IEEE AC1A Exciter

Description of the IEEE AC1A Exciter component in Schematic Editor, which represents the field-controlled alternator-rectifier excitation systems designated Type AC1A.

Component Icon

Figure 1. IEEE AC1A Exciter icon

Description

This component represents the field-controlled alternator-rectifier excitation systems designated Type AC1A. These excitation systems consist of an alternator main exciter with non-controlled rectifiers. The exciter does not employ self-excitation, and the voltage regulator power is taken from a source that is not affected by external transients. The diode characteristic in the exciter output imposes a lower limit of zero on the exciter output voltage.

A block diagram of the AC1A exciter is shown below.

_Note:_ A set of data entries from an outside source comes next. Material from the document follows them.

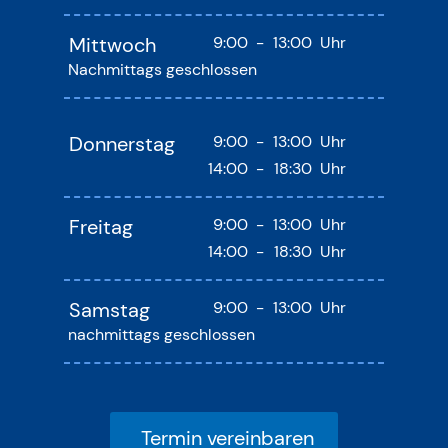
Mittwoch
9:00
-
13:00
Uhr
Nachmittags geschlossen
Donnerstag
9:00
-
13:00
Uhr
14:00
-
18:30
Uhr
Freitag
9:00
-
13:00
Uhr
14:00
-
18:30
Uhr
Samstag
9:00
-
13:00
Uhr
nachmittags geschlossen
Termin vereinbaren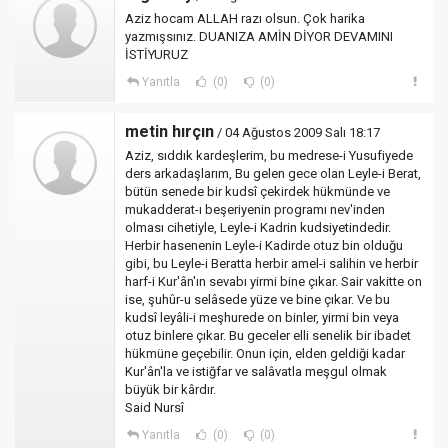
Aziz hocam ALLAH razı olsun. Çok harika
yazmışsınız. DUANIZA AMİN DİYOR DEVAMINI
İSTİYURUZ
Yanıtla
(0)
(0)
metin hırçın
/ 04 Ağustos 2009 Salı 18:17
Aziz, sıddık kardeşlerim, bu medrese-i Yusufiyede
ders arkadaşlarım, Bu gelen gece olan Leyle-i Berat,
bütün senede bir kudsî çekirdek hükmünde ve
mukadderat-ı beşeriyenin programı nev'inden
olması cihetiyle, Leyle-i Kadrin kudsiyetindedir.
Herbir hasenenin Leyle-i Kadirde otuz bin olduğu
gibi, bu Leyle-i Beratta herbir amel-i salihin ve herbir
harf-i Kur'ân'ın sevabı yirmi bine çıkar. Sair vakitte on
ise, şuhûr-u selâsede yüze ve bine çıkar. Ve bu
kudsî leyâli-i meşhurede on binler, yirmi bin veya
otuz binlere çıkar. Bu geceler elli senelik bir ibadet
hükmüne geçebilir. Onun için, elden geldiği kadar
Kur'ân'la ve istiğfar ve salâvatla meşgul olmak
büyük bir kârdır.
Said Nursî
Yanıtla
(0)
(0)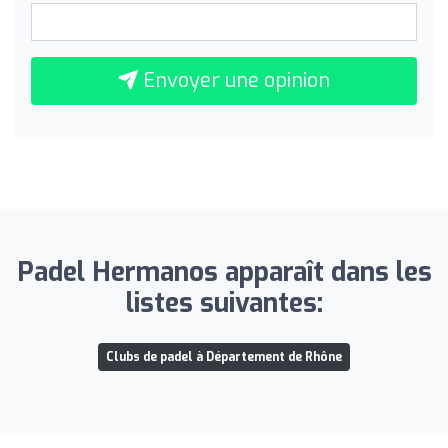
Envoyer une opinion
Padel Hermanos apparaît dans les
listes suivantes:
Clubs de padel à Département de Rhône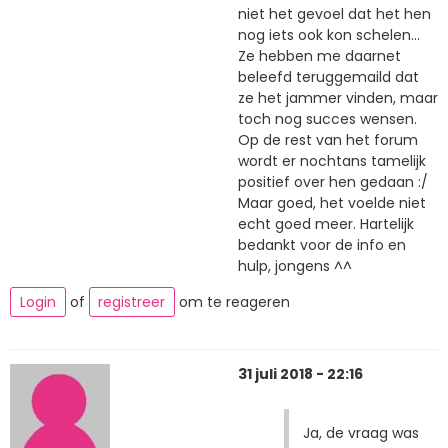
niet het gevoel dat het hen
nog iets ook kon schelen...
Ze hebben me daarnet
beleefd teruggemaild dat
ze het jammer vinden, maar
toch nog succes wensen.
Op de rest van het forum
wordt er nochtans tamelijk
positief over hen gedaan :/
Maar goed, het voelde niet
echt goed meer. Hartelijk
bedankt voor de info en
hulp, jongens ^^
Login
of
registreer
om te reageren
31 juli 2018 - 22:16
Ja, de vraag was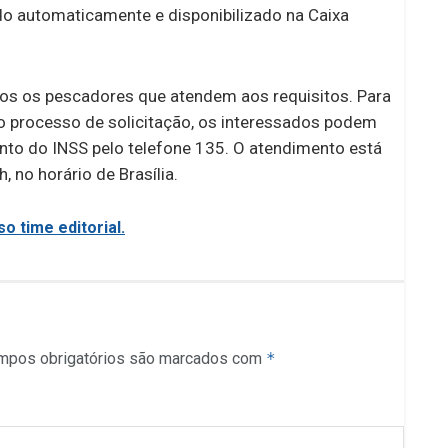
ado automaticamente e disponibilizado na Caixa
odos os pescadores que atendem aos requisitos. Para
 processo de solicitação, os interessados podem
nto do INSS pelo telefone 135. O atendimento está
 no horário de Brasília.
o time editorial.
mpos obrigatórios são marcados com
*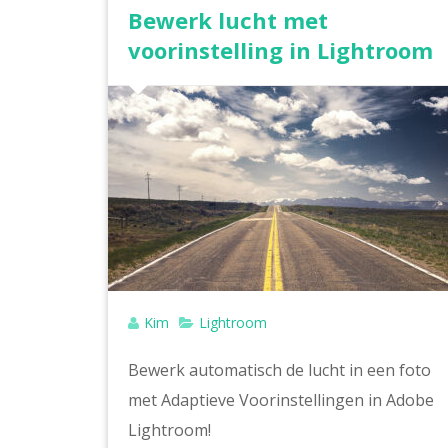
Bewerk lucht met
voorinstelling in Lightroom
Kim
Lightroom
Bewerk automatisch de lucht in een foto
met Adaptieve Voorinstellingen in Adobe
Lightroom!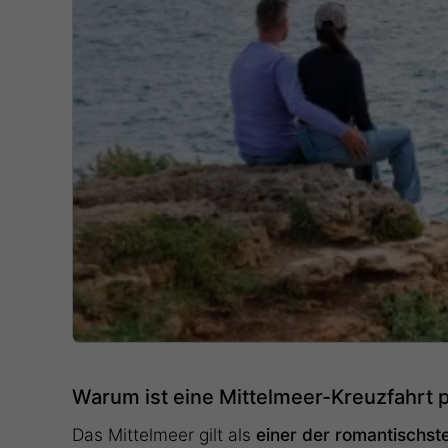
Warum ist eine Mittelmeer-Kreuzfahrt p
Das Mittelmeer gilt als
einer der romantischst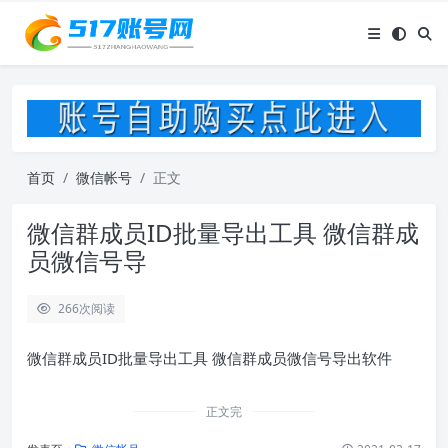
首页
微信帐号
正文
微信群成员ID批量导出工具 微信群成
员微信号导
266
次阅读
微信群成员ID批量导出工具 微信群成员微信号导出软件
正文完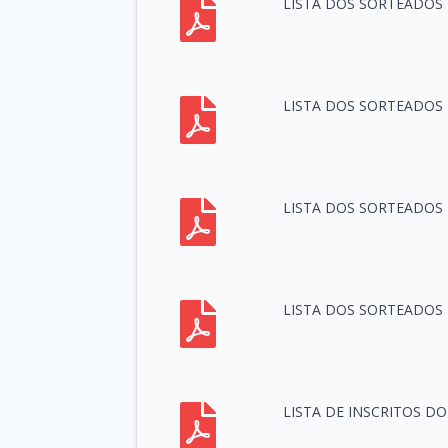
LISTA DOS SORTEADOS 
LISTA DOS SORTEADOS 
LISTA DOS SORTEADOS
LISTA DOS SORTEADOS
LISTA DE INSCRITOS D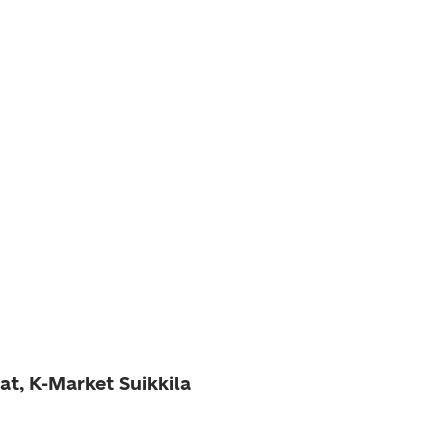
at, K-Market Suikkila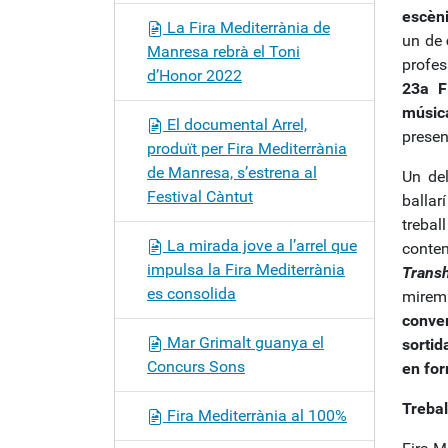
escèn
La Fira Mediterrània de
un de
Manresa rebrà el Toni
profes
d’Honor 2022
23a F
músic
El documental Arrel,
presen
produït per Fira Mediterrània
de Manresa, s’estrena al
Un del
Festival Càntut
ballar
trebal
La mirada jove a l’arrel que
conte
impulsa la Fira Mediterrània
Trans
es consolida
mirem 
conver
Mar Grimalt guanya el
sortid
Concurs Sons
en for
Trebal
Fira Mediterrània al 100%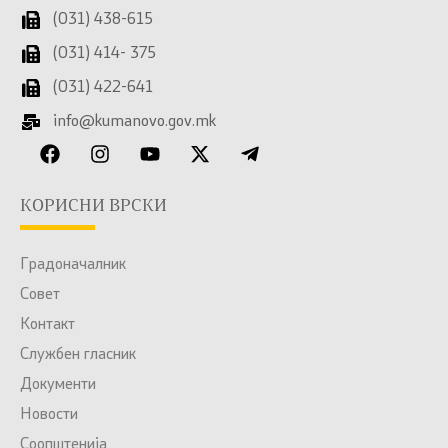
(031) 438-615
(031) 414- 375
(031) 422-641
info@kumanovo.gov.mk
КОРИСНИ ВРСКИ
Градоначалник
Совет
Контакт
Службен гласник
Документи
Новости
Соопштенија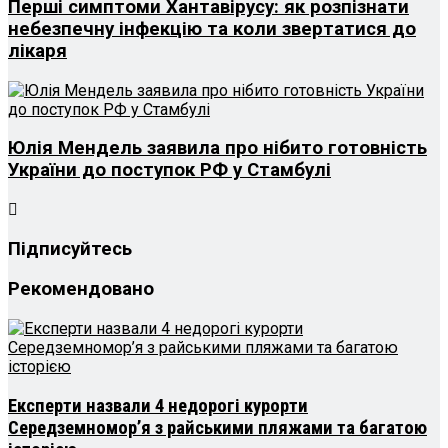
Перші симптоми Хантавірусу: як розпізнати
небезпечну інфекцію та коли звертатися до
лікаря
Юлія Мендель заявила про нібито готовність
України до поступок РФ у Стамбулі
Підписуйтесь
Рекомендовано
Експерти назвали 4 недорогі курорти
Середземномор’я з райськими пляжами та багатою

Figure 2. Block diagram of the AC1A exciter

Ports

  • Vpss (in)
    • Connect this input to a power system stabilizer to provide additional stabilization of power system oscillations.
      • Supported types: uint, int and real.
      • Vector support: no.
  • Vref (in)
    • The desired value, in pu, of the stator terminal voltage.
      • Supported types: uint, int and real.
      • Vector support: no.
  • Vt (in)
    • Output from the terminal voltage transducer and load compensator model described by this model as standard states.
      • Supported types: uint, int and real.
      • Vector support: no.
  • Vrmax (in)
    • Saturation upper limit of the voltage regulator in pu.
      • Supported types: uint, int and real.
      • Vector support: no.
  • Vrmin (in)
    • Saturation lower limit of the voltage regulator in pu.
      • Supported types: uint, int and real.
      • Vector support: no.
  • Vf (out)
    • Field voltage, in pu, for a Synchronous Machine block
      • Supported types: real.
      • Vector support: no.

Properties

  • Time constant Tr
    • Type in the terminal voltage transducer time constant. Set to 0 if terminal voltage measurement already accounts for measurement time delay.
  • Time constants Tb and Tc
    • Type in the time constants Tb and Tc that may be used to model equivalent time constants inherent in the voltage regulator. However, these time constants are frequently small enough to be neglected.
  • Major regulator gain Ka and time constant Ta
    • Type in the values of the major time constant, Ta, and the gain, Ka, represented by a first-order system associated with the voltage regulator.
  • Exciter gain Ke and time constant Te
    • Type in the values of the time constant, Te, and the gain, Ke, represented by a first-order system associated with the exciter.
  • Stabilization feedback gain Kf and time constant Tf
    • Type in the values of the time constant, Tf, and the gain, Kf, represented by a first-order system associated with the stabilization feedback which uses a signal derived from field voltage in order to provide excitation system stabilization.
  • Demagnetizing factor Kd
    • Type in the demagnetizing factor, which is a function of the exciter alternator reactance.
  • Rectifier loading factor Kc
    • Type in the rectifier loading factor, which is a gain proportional to the commutating reactance.
  • Initial terminal voltage and Initial field voltage
    • Type in the initial values of terminal voltage and field voltage, in pu.
  • Execution rate
    • Type in the desired signal processing execution rate. This value must be compatible with other signal processing components of the same circuit: the value must be a multiple of the fastest execution rate in the circuit. There can be up to four different execution rates, but they must all be multiple of the basic simulation timestep. To specify the execution rate, you can use either decimal (e.g. 0.001) or exponential values (e.g. 1e-3) in seconds. Alternatively, you can type in ‘inherit’ in which case the component will be assigned execution rate based on the execution rate of the components it is receiving input from.